TL;DR
Shared Access Signatures (SAS) tokens provide temporary access to Azure resources. This guide shows you how to create and use them securely, focusing on minimising risk by limiting permissions and duration.
1. Understand SAS Token Types
There are three main types of SAS tokens:
- Account SAS: Grants access to the entire storage account. Avoid this if possible – it’s too broad.
- Service SAS: Grants access to a specific service (e.g., Blob, Queue, Table) within an account. Better than Account SAS but still potentially wide-ranging.
- Resource SAS: Grants access to a single resource (e.g., a specific blob). This is the most secure option and should be preferred whenever feasible.
2. Creating a SAS Token using Azure Portal
- Navigate to the resource you want to protect (e.g., a Blob container in your Storage account).
- Select Generate SAS. The exact location varies slightly depending on the resource type.
- Configure permissions: Carefully select only the necessary permissions. Common options include Read, Write, Delete, List.
- Set an expiry time: Choose the shortest possible duration that meets your needs. Avoid long-lived tokens.
- Select Allowed protocols (HTTPS is recommended).
- Allowed IP addresses (optional): Restrict access to specific IPs for added security.
- Copy the generated SAS token and URL. Treat this token like a password!
3. Creating a SAS Token using Azure CLI
For automation, use the Azure CLI:
az storage container generate-sas --account-name <storage_account_name> --name <container_name> --permissions rwl --expiry 2024-12-31T23:59Z --https-only true
Replace placeholders with your actual values.
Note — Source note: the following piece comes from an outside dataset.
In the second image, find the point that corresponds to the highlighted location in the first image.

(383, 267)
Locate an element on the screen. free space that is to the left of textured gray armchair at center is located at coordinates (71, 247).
4. Best Practices for SAS Token Security
- Principle of Least Privilege: Grant only the minimum permissions required for the task.
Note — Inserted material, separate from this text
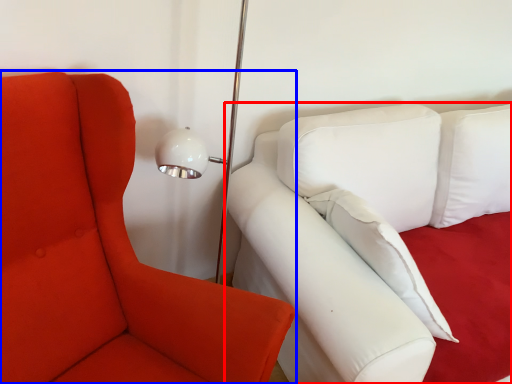
Question: Which object is further to the camera taking this photo, studio couch (highlighted by a red box) or chair (highlighted by a blue box)?

Choices:
 (A) studio couch
 (B) chair

Answer: (A)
- Short Expiry Times: Limit the token’s lifespan to reduce the window of opportunity for misuse. Consider tokens lasting minutes or hours, not days or months.
- HTTPS Only: Always use HTTPS to encrypt communication and prevent interception of the SAS token.
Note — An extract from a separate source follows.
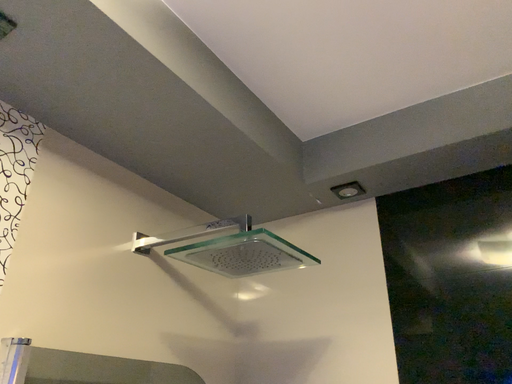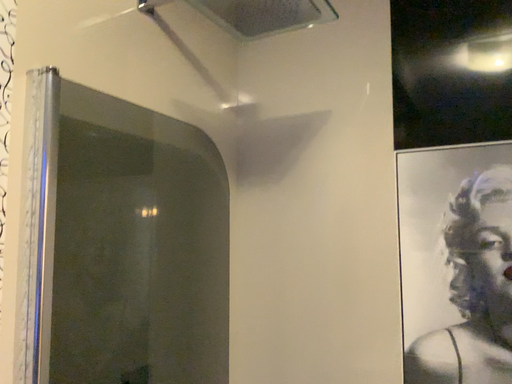
Question: How did the camera likely rotate when shooting the video?

Choices:
 (A) rotated downward
 (B) rotated upward

Answer: (A)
- IP Restrictions (where possible): Restrict access to known IP addresses if appropriate.
- Avoid Account SAS: Prefer Service or Resource SAS tokens whenever possible.
- Regular Rotation: If you must use longer-lived tokens, rotate them regularly.
- Secure Storage of Tokens: Do not hardcode SAS tokens in your application code. Use environment variables, Azure Key Vault, or other secure storage mechanisms.
- Monitor Usage: Enable logging and monitoring to detect suspicious activity related to SAS token usage.
5. Revoking a SAS Token
You can revoke a SAS token by:
- Deleting the resource it grants access to (e.g., deleting the blob).
- Regenerating the SAS token with new parameters, effectively invalidating the old one.
- Rotating storage account keys (this will invalidate all existing SAS tokens based on those keys). Be careful! This impacts other services using the same key.
6. Example Scenario: Securely Uploading a Blob
- Create a Resource SAS token for the specific blob you want to upload to, granting only Write permission and setting a short expiry time (e.g., 1 hour).
- Use this token in your application code to perform the upload operation.
- Once the upload is complete, the token expires automatically.